[[ WORKING DATA, beginning ]]
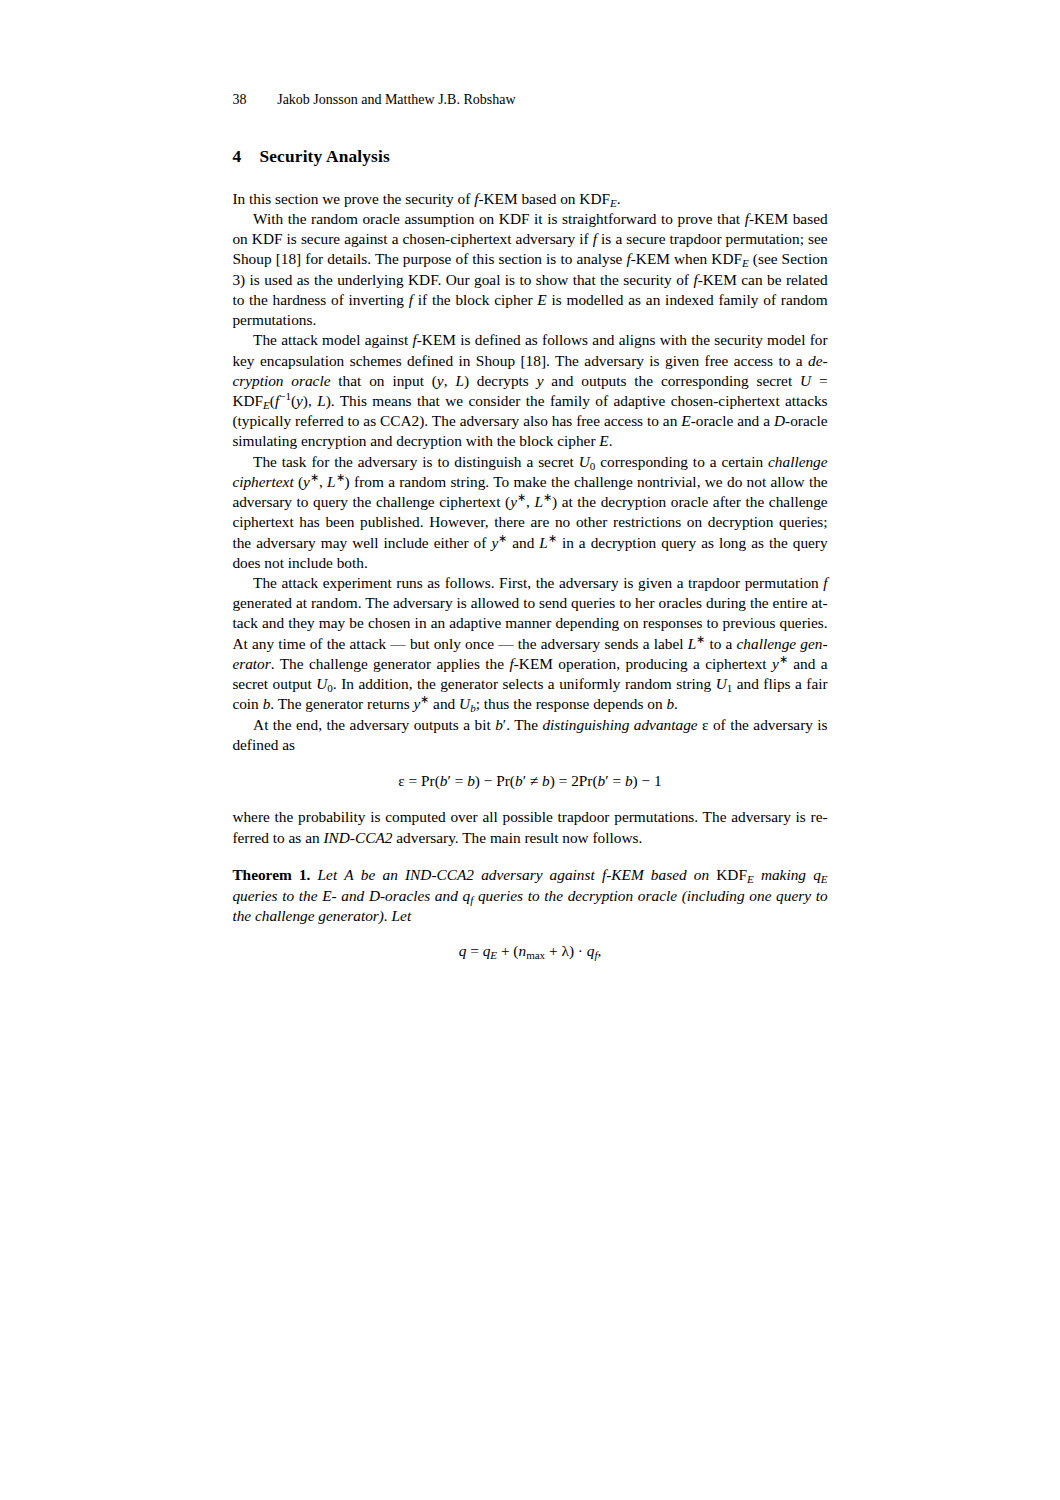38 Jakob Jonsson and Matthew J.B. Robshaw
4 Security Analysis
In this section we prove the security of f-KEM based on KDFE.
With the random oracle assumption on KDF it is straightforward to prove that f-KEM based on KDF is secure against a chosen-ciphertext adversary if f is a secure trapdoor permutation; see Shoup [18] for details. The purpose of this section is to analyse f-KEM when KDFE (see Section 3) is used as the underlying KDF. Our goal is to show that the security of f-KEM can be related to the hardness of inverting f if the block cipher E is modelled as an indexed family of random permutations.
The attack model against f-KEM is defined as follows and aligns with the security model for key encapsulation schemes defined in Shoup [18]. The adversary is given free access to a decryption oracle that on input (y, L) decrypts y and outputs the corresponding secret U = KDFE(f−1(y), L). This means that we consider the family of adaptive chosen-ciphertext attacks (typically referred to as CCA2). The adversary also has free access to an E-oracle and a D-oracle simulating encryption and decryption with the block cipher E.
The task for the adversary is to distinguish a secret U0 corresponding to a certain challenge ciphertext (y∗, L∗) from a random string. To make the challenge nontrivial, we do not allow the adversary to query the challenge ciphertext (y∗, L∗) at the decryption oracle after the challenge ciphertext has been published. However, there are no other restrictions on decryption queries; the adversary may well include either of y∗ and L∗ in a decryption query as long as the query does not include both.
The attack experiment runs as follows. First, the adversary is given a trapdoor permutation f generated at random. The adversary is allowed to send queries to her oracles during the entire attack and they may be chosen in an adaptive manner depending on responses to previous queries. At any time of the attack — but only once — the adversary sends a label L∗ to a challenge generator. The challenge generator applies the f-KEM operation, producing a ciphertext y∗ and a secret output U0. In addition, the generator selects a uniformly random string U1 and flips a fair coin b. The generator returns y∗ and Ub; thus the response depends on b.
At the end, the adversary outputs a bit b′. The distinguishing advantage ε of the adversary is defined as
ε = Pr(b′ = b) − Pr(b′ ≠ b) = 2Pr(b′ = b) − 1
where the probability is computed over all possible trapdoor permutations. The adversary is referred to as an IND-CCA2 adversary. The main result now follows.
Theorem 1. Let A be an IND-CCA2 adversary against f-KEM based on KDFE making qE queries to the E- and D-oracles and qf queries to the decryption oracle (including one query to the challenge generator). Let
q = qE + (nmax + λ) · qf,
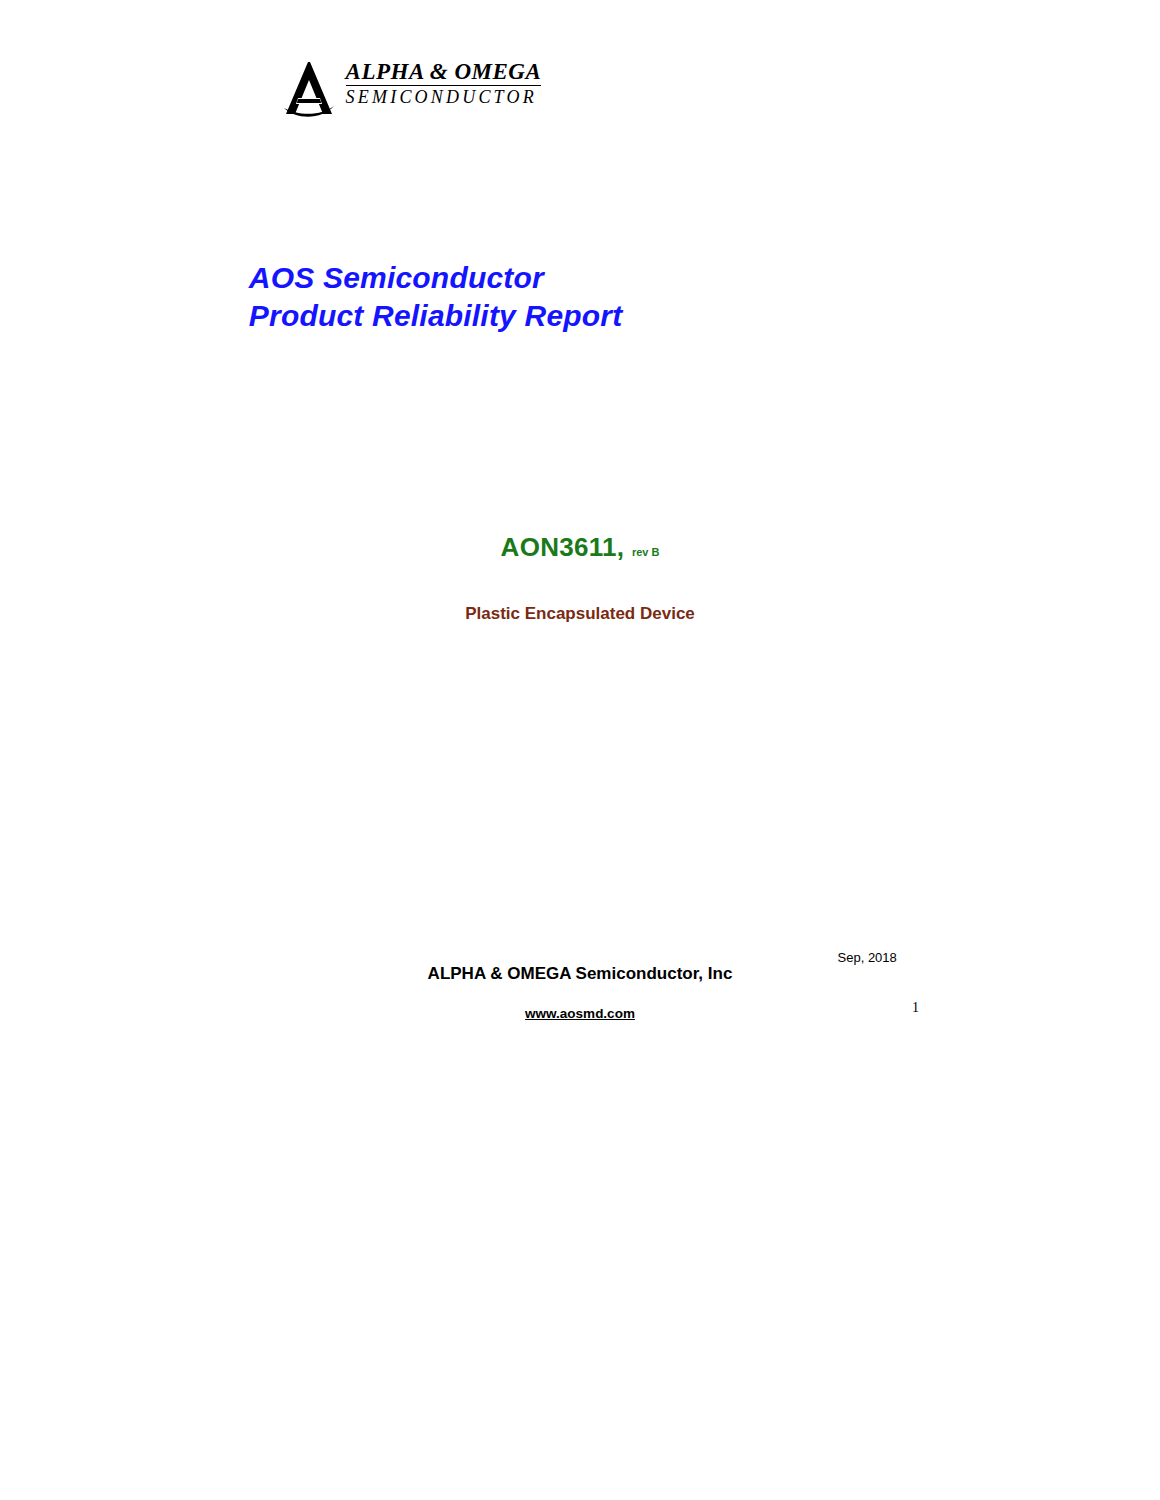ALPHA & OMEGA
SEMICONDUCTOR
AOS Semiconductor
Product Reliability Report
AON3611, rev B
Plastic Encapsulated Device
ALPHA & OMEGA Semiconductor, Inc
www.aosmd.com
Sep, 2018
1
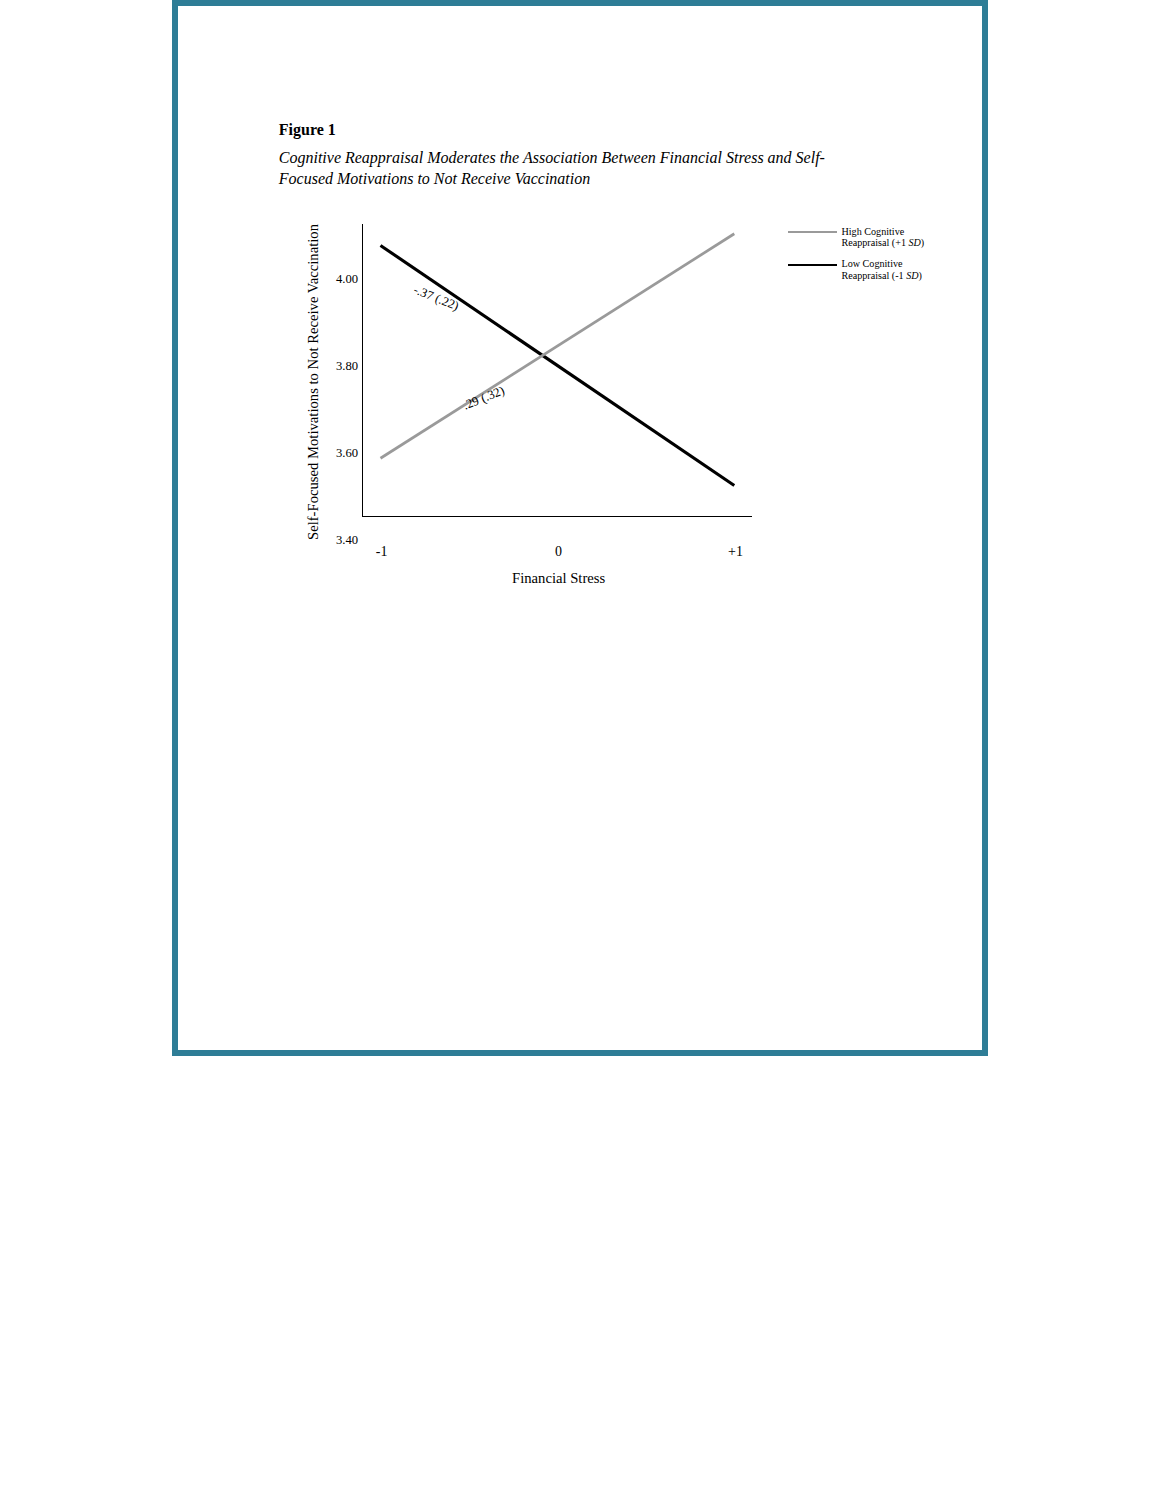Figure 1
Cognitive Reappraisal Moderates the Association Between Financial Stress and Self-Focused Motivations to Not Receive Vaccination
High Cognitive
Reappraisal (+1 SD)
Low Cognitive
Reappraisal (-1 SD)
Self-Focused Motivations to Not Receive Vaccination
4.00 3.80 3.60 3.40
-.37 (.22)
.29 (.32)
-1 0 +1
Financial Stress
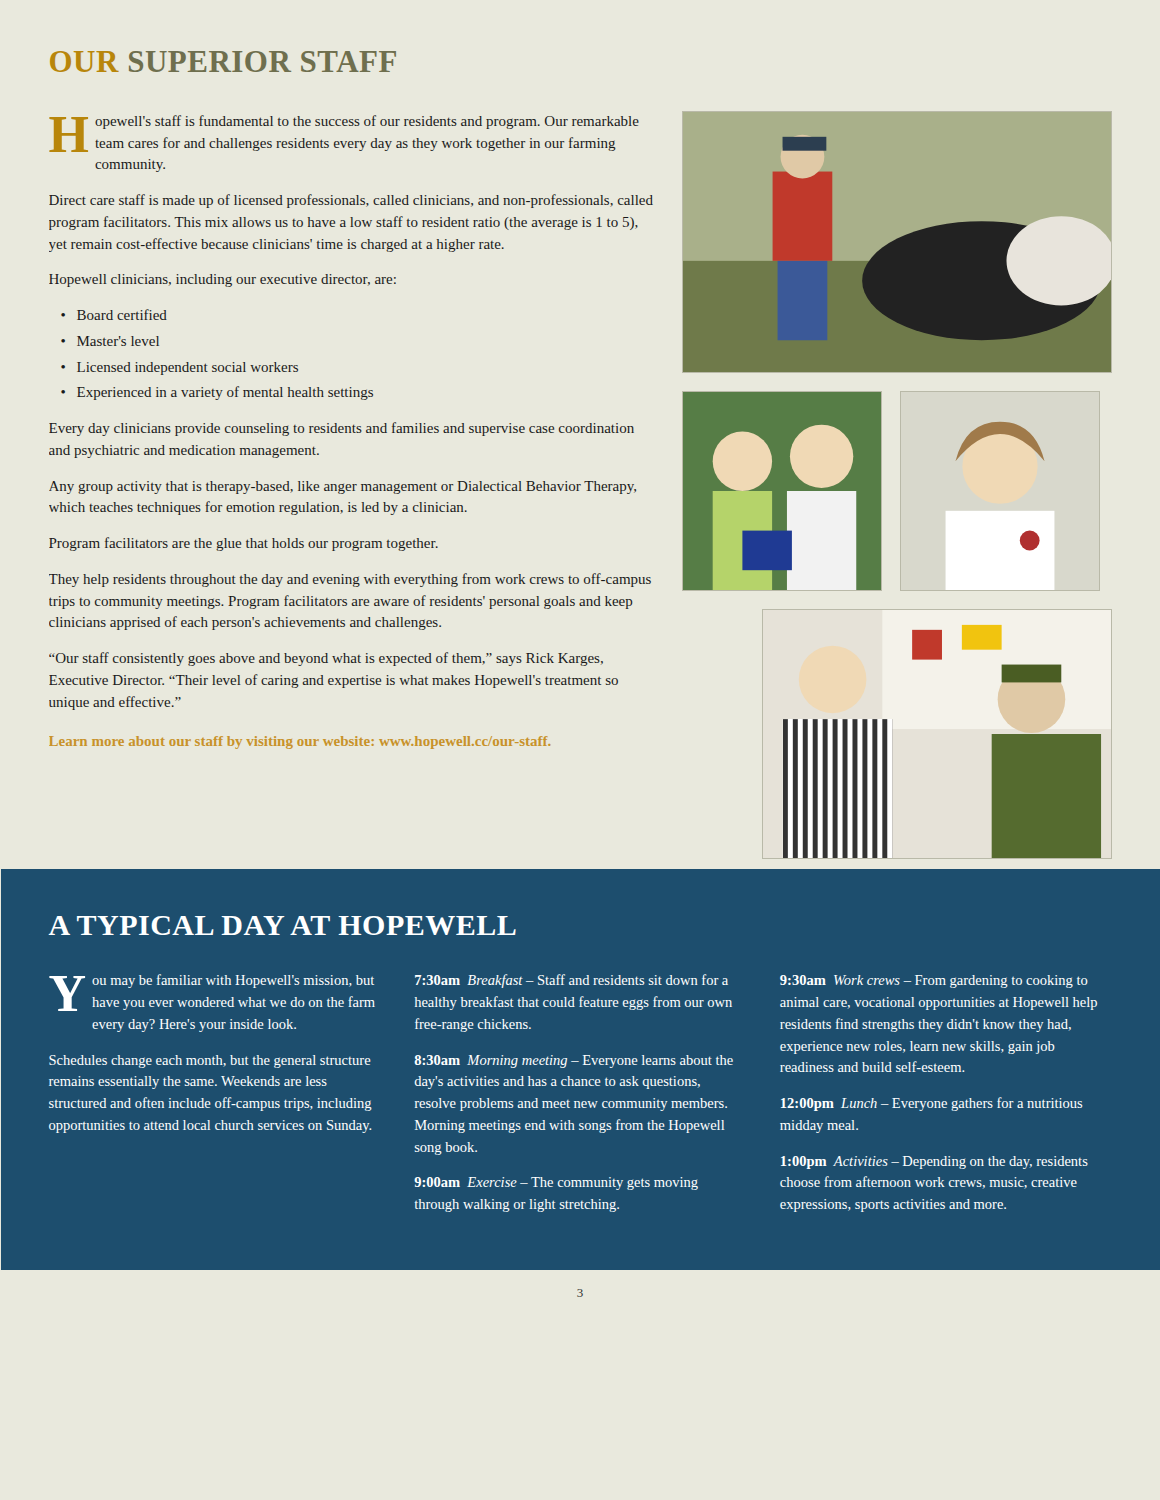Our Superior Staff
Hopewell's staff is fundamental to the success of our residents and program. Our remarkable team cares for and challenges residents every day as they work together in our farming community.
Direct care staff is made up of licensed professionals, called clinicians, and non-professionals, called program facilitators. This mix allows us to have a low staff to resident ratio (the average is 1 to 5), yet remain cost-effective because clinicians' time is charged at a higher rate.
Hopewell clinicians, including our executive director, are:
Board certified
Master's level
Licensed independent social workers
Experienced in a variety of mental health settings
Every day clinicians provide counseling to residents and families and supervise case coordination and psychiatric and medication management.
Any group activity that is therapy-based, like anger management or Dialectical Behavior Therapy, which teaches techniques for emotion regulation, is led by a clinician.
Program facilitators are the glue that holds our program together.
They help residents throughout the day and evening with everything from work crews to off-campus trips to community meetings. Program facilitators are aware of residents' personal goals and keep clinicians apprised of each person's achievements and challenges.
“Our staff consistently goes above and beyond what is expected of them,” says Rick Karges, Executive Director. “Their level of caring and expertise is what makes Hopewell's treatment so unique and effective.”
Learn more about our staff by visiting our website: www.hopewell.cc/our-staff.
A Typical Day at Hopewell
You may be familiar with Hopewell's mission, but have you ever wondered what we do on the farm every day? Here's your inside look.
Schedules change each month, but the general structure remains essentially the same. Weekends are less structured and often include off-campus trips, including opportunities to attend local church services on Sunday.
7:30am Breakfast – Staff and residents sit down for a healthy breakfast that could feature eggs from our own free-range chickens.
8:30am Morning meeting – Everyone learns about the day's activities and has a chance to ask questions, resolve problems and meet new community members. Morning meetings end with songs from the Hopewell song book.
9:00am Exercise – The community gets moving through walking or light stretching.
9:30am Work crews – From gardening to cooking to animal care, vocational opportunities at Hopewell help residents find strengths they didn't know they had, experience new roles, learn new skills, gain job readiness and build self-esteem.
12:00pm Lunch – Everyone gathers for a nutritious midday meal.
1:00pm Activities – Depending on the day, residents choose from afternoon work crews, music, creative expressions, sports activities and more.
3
[[ WORKING DATA, end ]]
• **ASSIGNMENT**
Could you write out, exactly as they stand, only the lines above that begin at the line with "In this section" and stop after the line with "The attack model"?

• **OUTPUT BELOW**
In this section we prove the security of f-KEM based on KDFE.
With the random oracle assumption on KDF it is straightforward to prove that f-KEM based on KDF is secure against a chosen-ciphertext adversary if f is a secure trapdoor permutation; see Shoup [18] for details. The purpose of this section is to analyse f-KEM when KDFE (see Section 3) is used as the underlying KDF. Our goal is to show that the security of f-KEM can be related to the hardness of inverting f if the block cipher E is modelled as an indexed family of random permutations.
The attack model against f-KEM is defined as follows and aligns with the security model for key encapsulation schemes defined in Shoup [18]. The adversary is given free access to a decryption oracle that on input (y, L) decrypts y and outputs the corresponding secret U = KDFE(f−1(y), L). This means that we consider the family of adaptive chosen-ciphertext attacks (typically referred to as CCA2). The adversary also has free access to an E-oracle and a D-oracle simulating encryption and decryption with the block cipher E.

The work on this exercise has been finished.